Task brief: Pick out every line in the records below that contains the word "Akîl", and copy each of those lines.

Study material:
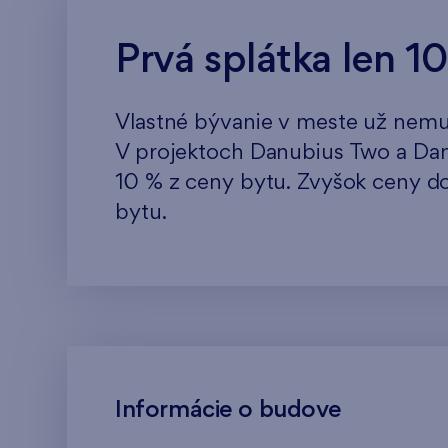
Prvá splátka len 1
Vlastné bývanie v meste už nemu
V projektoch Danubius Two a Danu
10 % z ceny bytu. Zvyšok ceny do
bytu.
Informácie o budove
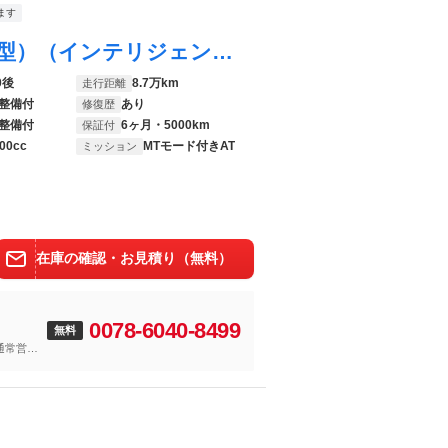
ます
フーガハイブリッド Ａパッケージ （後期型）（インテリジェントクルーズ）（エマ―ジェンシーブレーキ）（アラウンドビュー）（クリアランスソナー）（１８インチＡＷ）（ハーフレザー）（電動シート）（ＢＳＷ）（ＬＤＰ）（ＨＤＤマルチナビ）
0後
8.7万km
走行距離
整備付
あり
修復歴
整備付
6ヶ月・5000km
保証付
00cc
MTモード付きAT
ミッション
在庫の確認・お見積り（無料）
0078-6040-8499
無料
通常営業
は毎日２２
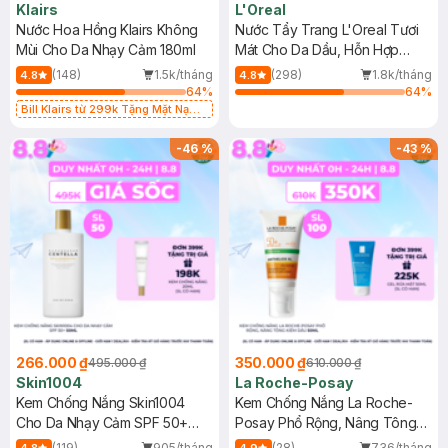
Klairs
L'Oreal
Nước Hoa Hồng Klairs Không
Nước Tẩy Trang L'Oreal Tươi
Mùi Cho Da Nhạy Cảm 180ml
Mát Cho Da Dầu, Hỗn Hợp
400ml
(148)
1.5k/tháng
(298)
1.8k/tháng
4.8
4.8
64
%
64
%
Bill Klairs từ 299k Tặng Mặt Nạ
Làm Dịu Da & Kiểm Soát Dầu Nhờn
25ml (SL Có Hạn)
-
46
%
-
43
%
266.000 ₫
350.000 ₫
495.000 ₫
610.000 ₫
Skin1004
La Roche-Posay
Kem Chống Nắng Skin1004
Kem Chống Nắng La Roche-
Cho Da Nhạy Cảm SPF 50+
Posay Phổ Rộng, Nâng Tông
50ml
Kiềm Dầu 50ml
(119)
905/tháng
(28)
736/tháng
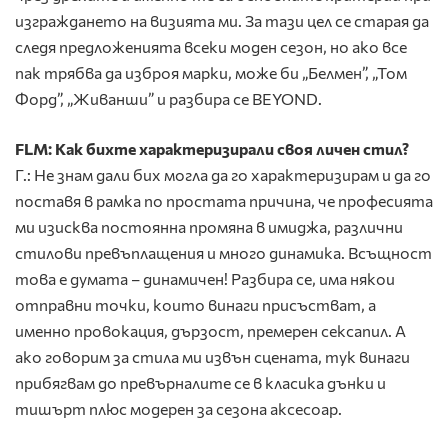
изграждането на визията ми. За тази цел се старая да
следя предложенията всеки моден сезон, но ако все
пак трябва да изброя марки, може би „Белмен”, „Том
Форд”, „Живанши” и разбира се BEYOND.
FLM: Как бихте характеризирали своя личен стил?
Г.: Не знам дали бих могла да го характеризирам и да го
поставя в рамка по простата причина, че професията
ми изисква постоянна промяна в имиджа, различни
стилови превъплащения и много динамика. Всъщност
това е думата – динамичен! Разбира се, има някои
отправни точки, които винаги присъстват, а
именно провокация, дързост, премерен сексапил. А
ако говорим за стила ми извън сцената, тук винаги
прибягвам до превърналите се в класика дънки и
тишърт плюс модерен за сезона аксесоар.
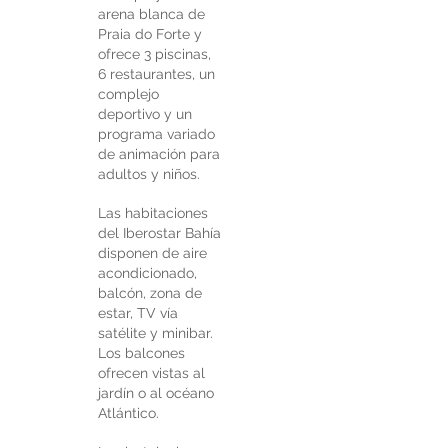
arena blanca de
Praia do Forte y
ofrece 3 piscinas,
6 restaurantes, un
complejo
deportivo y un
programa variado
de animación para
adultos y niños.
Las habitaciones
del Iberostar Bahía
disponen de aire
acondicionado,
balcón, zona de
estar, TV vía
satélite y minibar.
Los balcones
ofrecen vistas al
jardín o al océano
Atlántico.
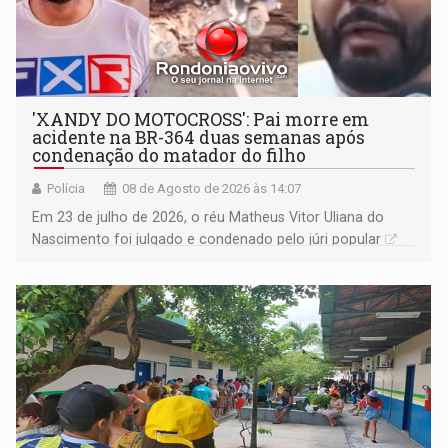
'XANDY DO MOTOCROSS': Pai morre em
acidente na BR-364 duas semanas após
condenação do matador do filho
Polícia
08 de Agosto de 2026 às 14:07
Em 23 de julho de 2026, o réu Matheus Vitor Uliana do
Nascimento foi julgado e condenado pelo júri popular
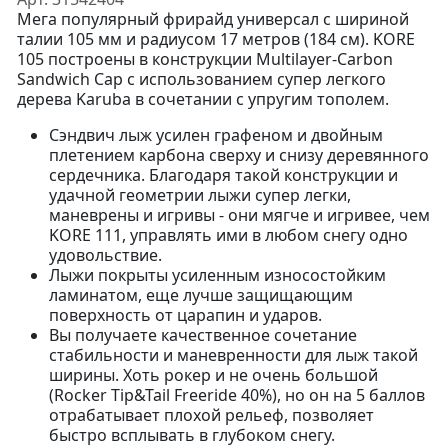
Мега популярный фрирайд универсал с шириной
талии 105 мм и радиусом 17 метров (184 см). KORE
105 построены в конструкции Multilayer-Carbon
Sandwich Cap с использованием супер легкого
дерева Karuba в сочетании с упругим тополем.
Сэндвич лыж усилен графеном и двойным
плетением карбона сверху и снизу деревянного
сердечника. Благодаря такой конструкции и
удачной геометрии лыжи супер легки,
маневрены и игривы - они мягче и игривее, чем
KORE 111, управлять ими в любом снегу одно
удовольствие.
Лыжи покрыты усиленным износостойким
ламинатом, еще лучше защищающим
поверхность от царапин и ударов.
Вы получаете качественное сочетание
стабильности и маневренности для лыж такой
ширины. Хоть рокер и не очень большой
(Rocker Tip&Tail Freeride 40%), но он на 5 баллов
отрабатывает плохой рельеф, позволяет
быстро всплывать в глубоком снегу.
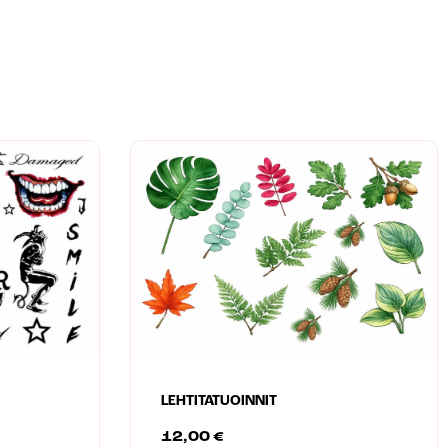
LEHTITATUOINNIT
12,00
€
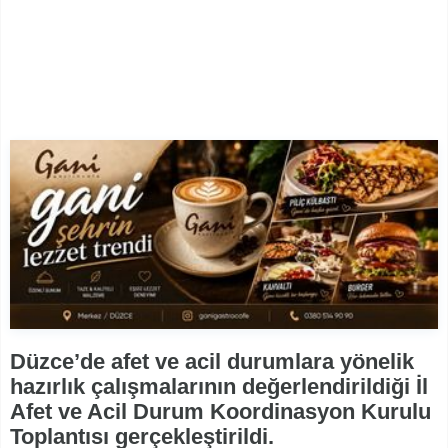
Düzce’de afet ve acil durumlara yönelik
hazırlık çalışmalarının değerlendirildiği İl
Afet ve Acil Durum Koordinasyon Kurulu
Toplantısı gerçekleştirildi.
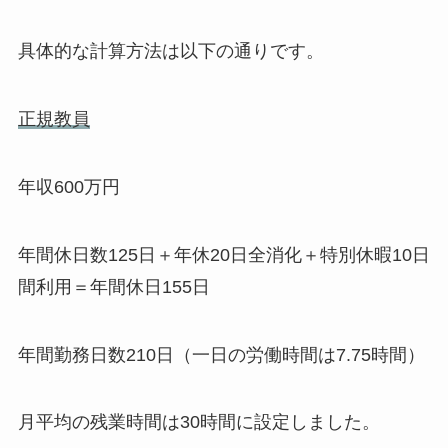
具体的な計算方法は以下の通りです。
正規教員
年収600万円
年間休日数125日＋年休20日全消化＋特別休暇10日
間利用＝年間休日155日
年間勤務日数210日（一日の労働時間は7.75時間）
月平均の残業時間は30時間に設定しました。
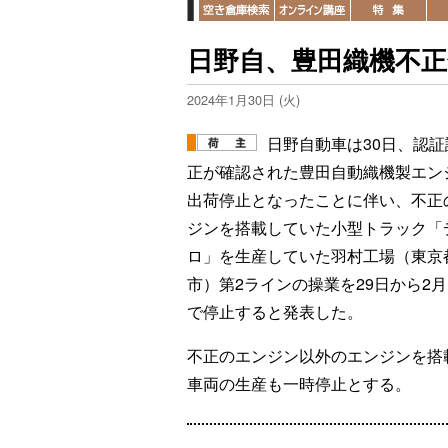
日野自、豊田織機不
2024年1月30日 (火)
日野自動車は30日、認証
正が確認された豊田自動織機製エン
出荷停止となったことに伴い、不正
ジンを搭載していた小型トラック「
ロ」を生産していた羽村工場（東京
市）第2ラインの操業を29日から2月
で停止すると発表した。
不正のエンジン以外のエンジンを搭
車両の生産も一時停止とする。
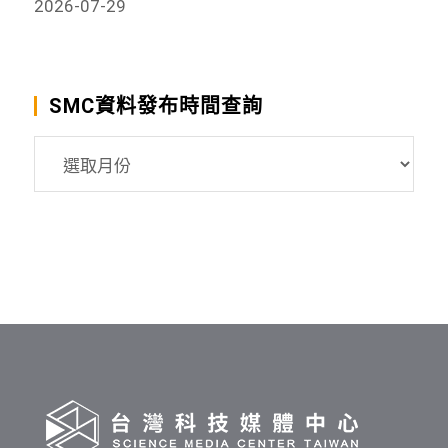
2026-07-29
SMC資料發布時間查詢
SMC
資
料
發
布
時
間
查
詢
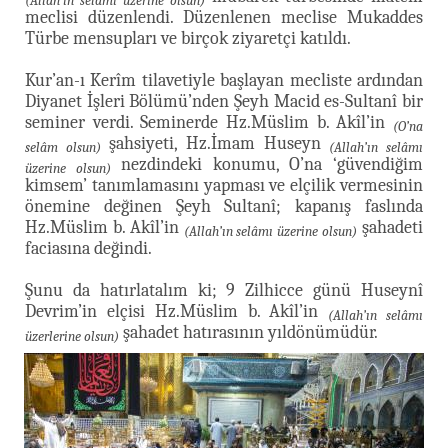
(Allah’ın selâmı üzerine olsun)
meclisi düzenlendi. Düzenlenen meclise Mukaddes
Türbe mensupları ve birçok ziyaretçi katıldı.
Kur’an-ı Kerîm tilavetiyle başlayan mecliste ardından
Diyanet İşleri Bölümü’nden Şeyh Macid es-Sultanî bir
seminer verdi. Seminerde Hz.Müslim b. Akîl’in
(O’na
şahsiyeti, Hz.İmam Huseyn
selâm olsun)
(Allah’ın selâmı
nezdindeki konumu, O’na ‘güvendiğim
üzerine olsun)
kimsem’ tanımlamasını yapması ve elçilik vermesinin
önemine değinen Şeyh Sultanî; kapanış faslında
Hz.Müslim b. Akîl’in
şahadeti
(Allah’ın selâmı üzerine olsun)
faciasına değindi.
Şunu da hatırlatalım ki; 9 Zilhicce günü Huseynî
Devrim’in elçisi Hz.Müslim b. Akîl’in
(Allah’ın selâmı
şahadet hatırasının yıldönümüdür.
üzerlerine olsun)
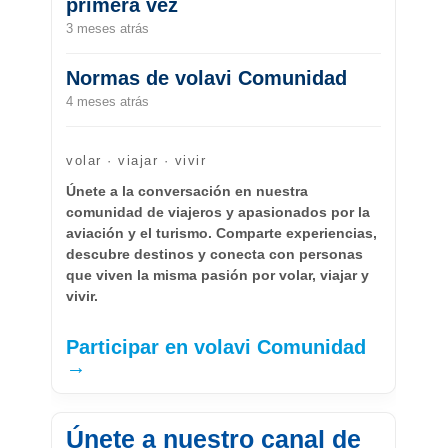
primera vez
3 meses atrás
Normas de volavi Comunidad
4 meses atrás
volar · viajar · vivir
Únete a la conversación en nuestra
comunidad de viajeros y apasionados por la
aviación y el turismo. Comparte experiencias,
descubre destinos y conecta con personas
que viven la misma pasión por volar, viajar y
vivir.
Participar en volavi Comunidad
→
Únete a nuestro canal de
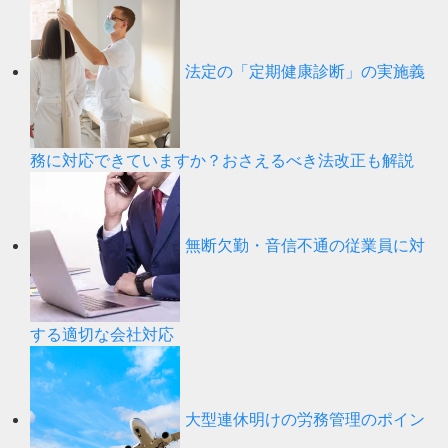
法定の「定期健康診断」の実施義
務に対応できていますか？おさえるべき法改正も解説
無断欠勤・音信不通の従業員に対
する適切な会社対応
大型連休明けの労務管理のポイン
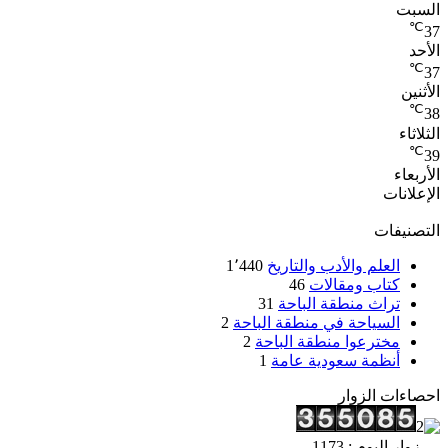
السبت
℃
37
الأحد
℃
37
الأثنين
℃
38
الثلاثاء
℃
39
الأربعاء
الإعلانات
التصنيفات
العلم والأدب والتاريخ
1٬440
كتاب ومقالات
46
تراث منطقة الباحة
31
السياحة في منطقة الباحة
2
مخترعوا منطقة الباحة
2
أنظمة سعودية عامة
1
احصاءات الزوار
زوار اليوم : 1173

Task answer:
seminer verdi. Seminerde Hz.Müslim b. Akîl’in
Hz.Müslim b. Akîl’in
Devrim’in elçisi Hz.Müslim b. Akîl’in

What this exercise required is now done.